Ушёл от воеводы Шпанберг в полной растерянности. Никак не укладывалось в его мозгу подобное беззаконие. Вдвойне обидно было, что при таком отношении самих русских начальных людей к своему долгу, к государевым интересам его – иностранца, всячески попрекают за малейшую ошибку. Вспомнился ему навет Чирикова, который, оскорбившись за чин, которым был обойдён, обвинил их с Берингом в торговле якобы государственными запасами хлеба… Сущая ложь! Мука, которой они торговали, принадлежала им. Шпанберг сам покупал её в Якутске.
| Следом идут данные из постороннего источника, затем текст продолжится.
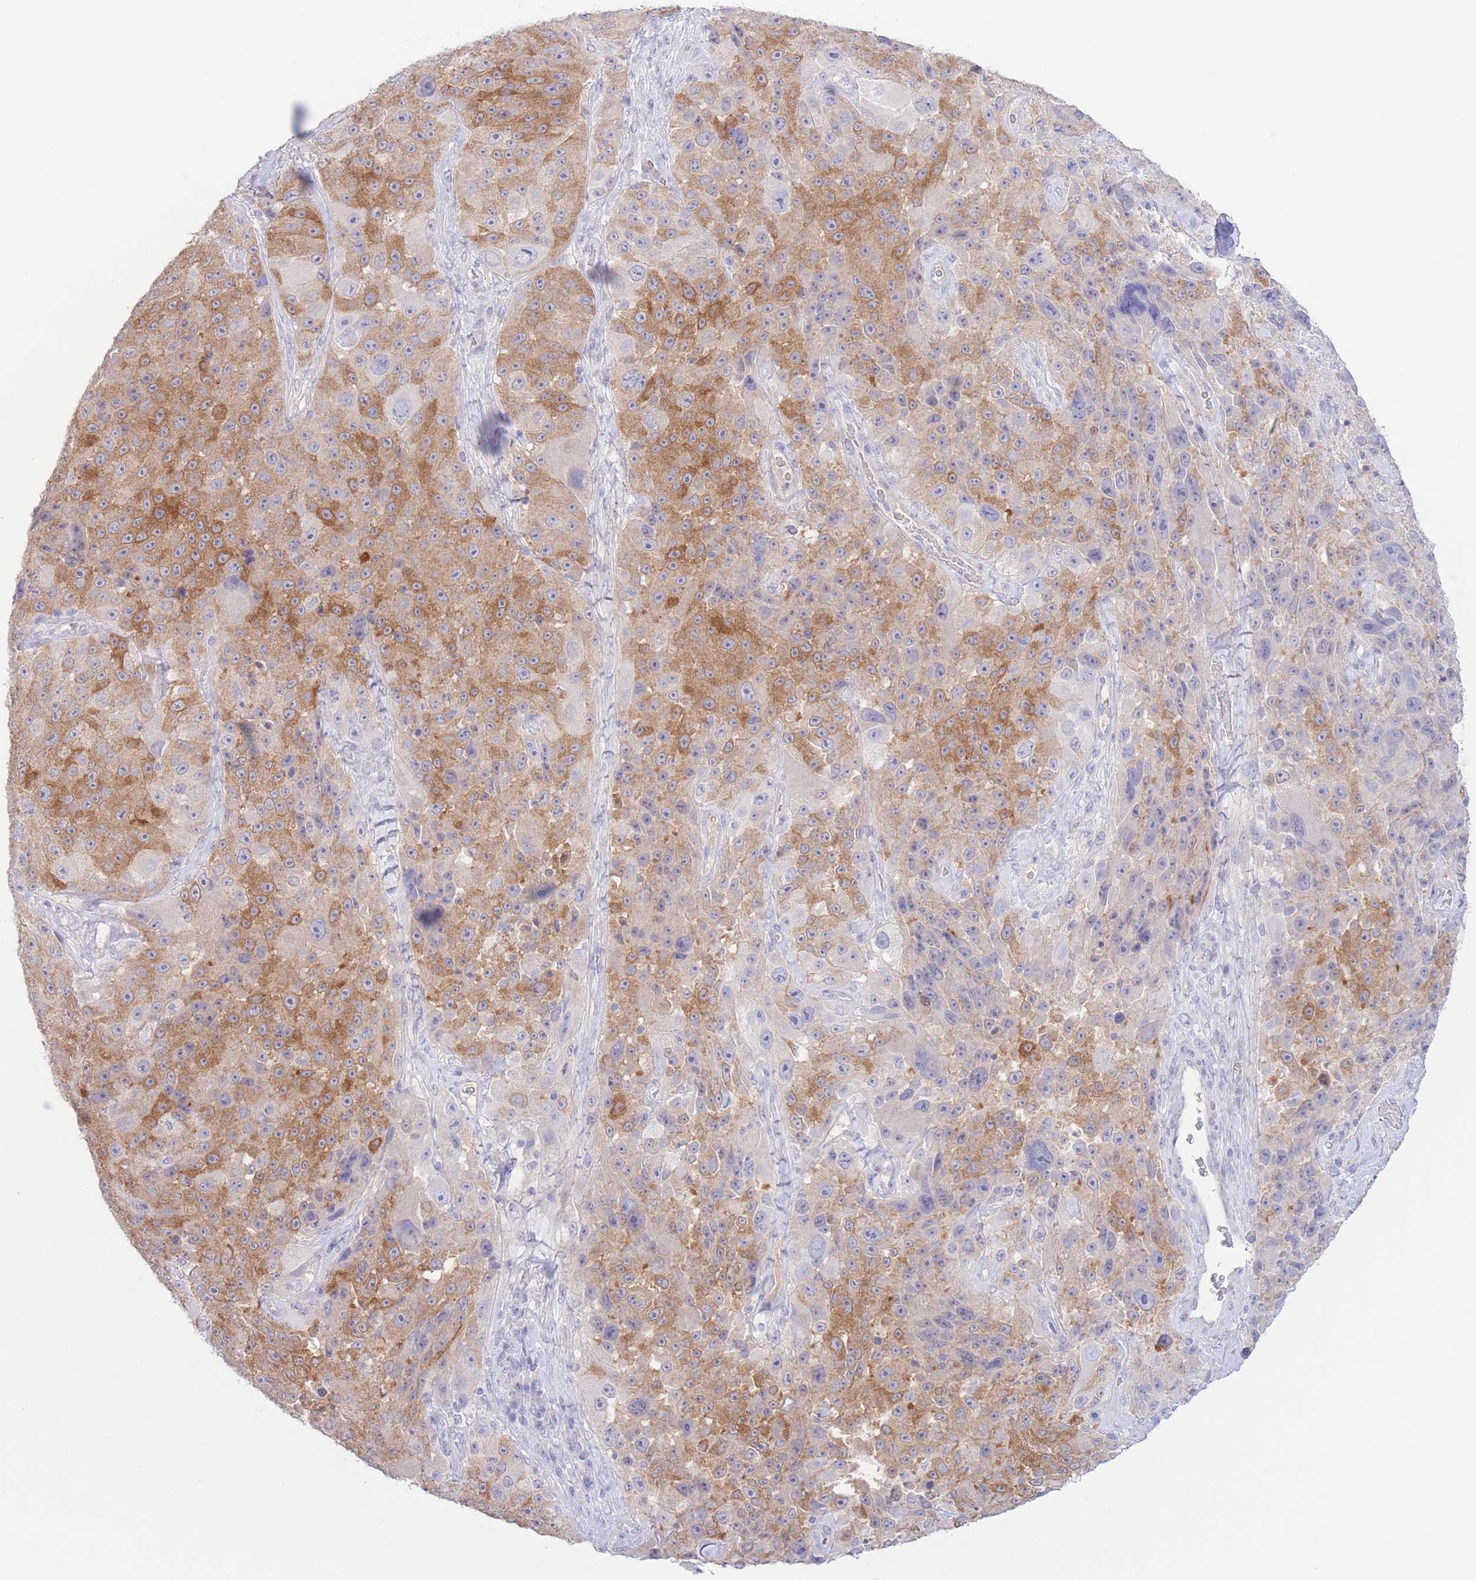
{"staining": {"intensity": "moderate", "quantity": "<25%", "location": "cytoplasmic/membranous"}, "tissue": "melanoma", "cell_type": "Tumor cells", "image_type": "cancer", "snomed": [{"axis": "morphology", "description": "Malignant melanoma, Metastatic site"}, {"axis": "topography", "description": "Lymph node"}], "caption": "Protein analysis of melanoma tissue demonstrates moderate cytoplasmic/membranous positivity in about <25% of tumor cells.", "gene": "PKLR", "patient": {"sex": "male", "age": 62}}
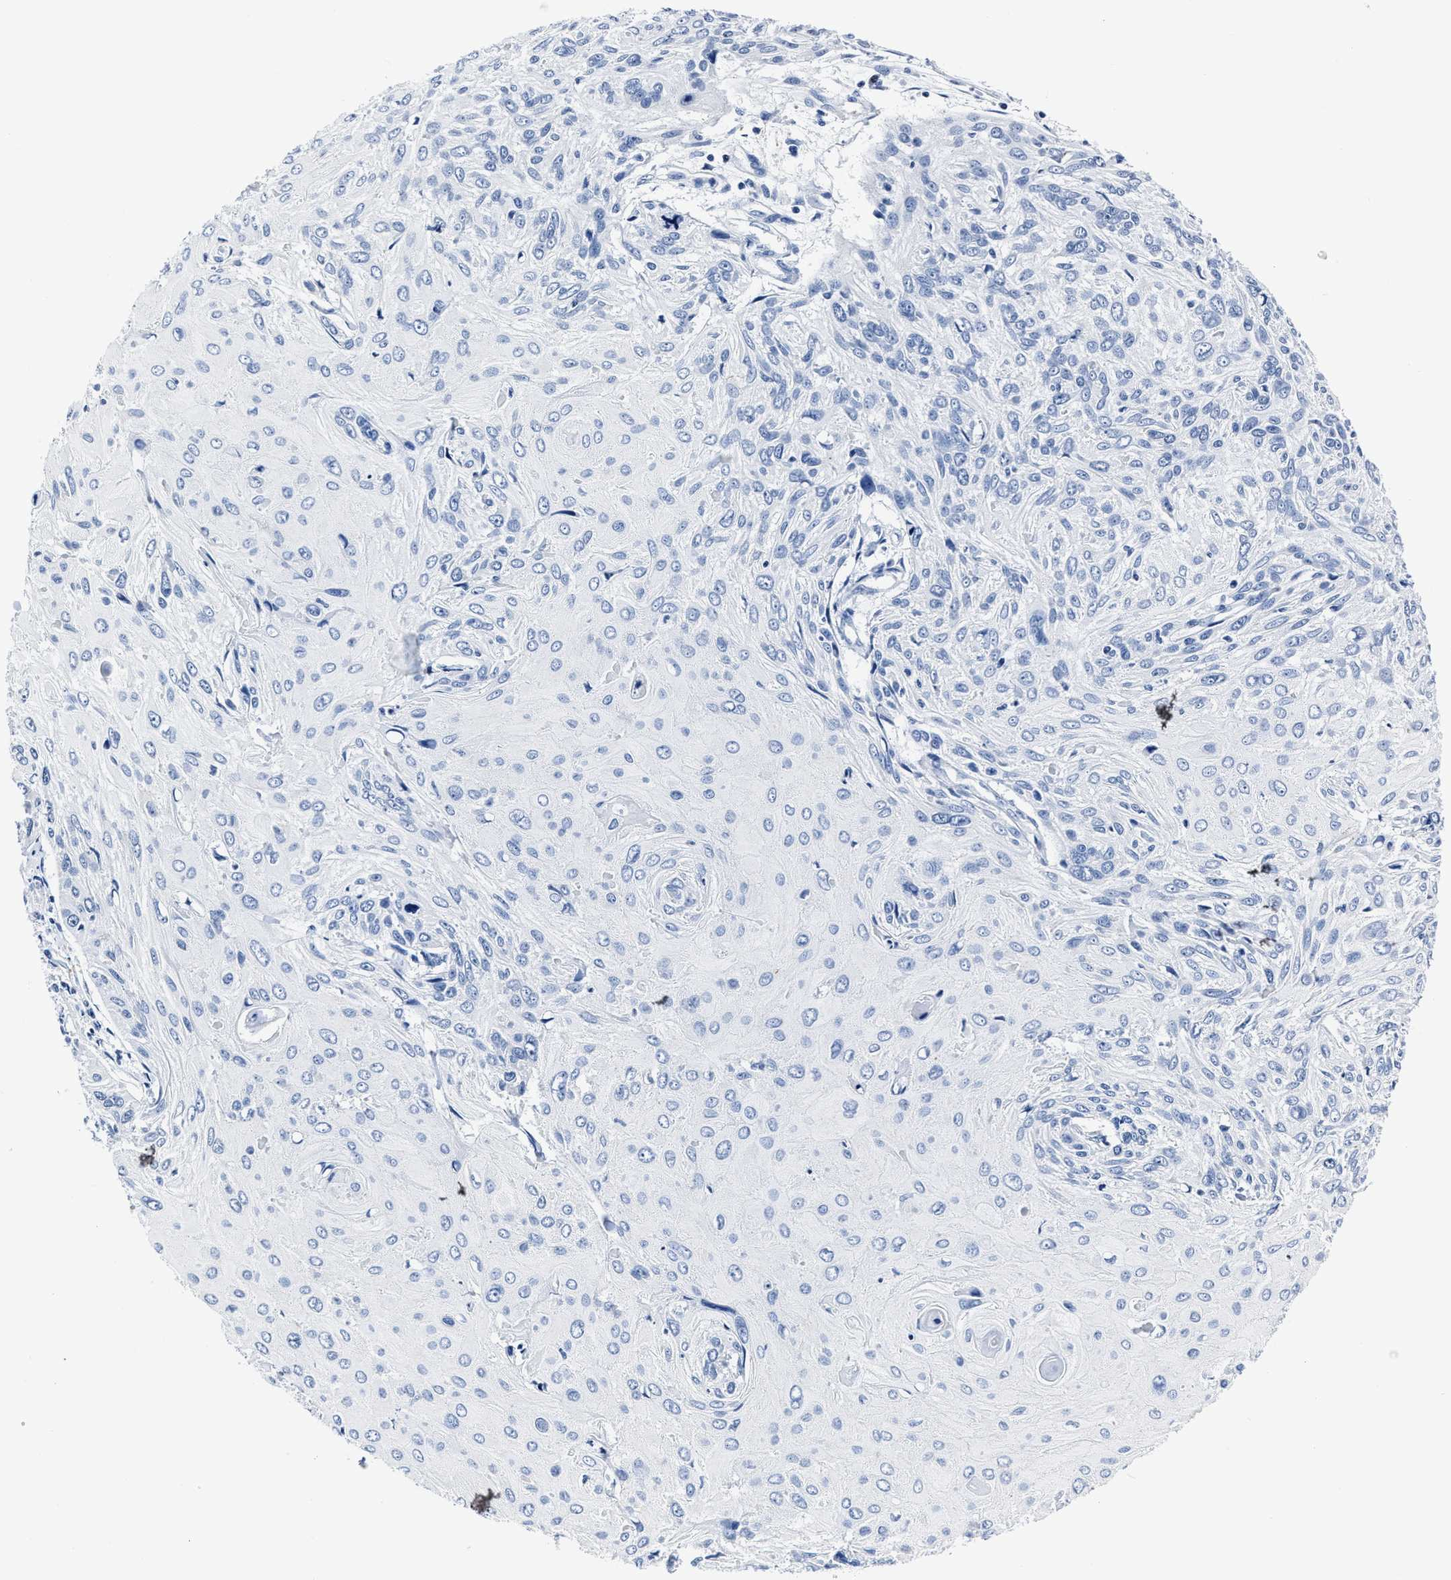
{"staining": {"intensity": "negative", "quantity": "none", "location": "none"}, "tissue": "cervical cancer", "cell_type": "Tumor cells", "image_type": "cancer", "snomed": [{"axis": "morphology", "description": "Squamous cell carcinoma, NOS"}, {"axis": "topography", "description": "Cervix"}], "caption": "Tumor cells show no significant protein positivity in squamous cell carcinoma (cervical).", "gene": "KCNMB3", "patient": {"sex": "female", "age": 51}}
Она была в мешках, помеченных его клеймом и клеймом Беринга. Кто виноват, что мешки с мукой стали тонуть в реке? Разве не справедливо было спасать в первую очередь своё добро? Что же касается муки из государевых запасов, которые утопли, так на всё Божий промысел! А вот кабинет так не посчитал: дело о растрате завёл. Это репутацию Шпанбергу подмочило. Первым помощником капитан-командора был назначен не он, а доносчик Чириков, которому Адмиралтейская коллегия поставила «быть с начальником экспедиции в общий совет во всех отправлениях».
Вспомнив об этой вопиющей несправедливости, уже в который раз захотел Шпанберг всё бросить, уехать в родную Данию. Но кому он там нужен? Отец давно уже покоится на сельском кладбище неподалёку от Копенгагена. Нет ни своего дела, ни богатого наследства. Да и, как сообщают ему в письмах дальние родственники, на родине стало жить просто невозможно. Новый монарх, Кристиан VI – представитель древнего королевского рода, придя к власти, тут же отменил закон 1702 года о ликвидации крепостной зависимости крестьян. Теперь помещики снова могут сдавать неугодных в солдаты. Им дозволено для улучшения и расширения своих хозяйств сносить крестьянские дворы. А с нынешнего 1735 года всем подданным Ольденбургской династии предписано по воскресеньям обязательно являться на богослужение, что, конечно, порадовало бы отца, будь он жив, но вызвало много возмущений крестьян, для которых праздники оставались единственным временем для работы на своих участках. Увеселения, игры, песни и пляски в деревнях также были строго воспрещены. За исполнением этих правил, как во времена инквизиции, снова следит коллегия генеральной церковной инспекции. Ей же предоставлена высшая цензура над книгами…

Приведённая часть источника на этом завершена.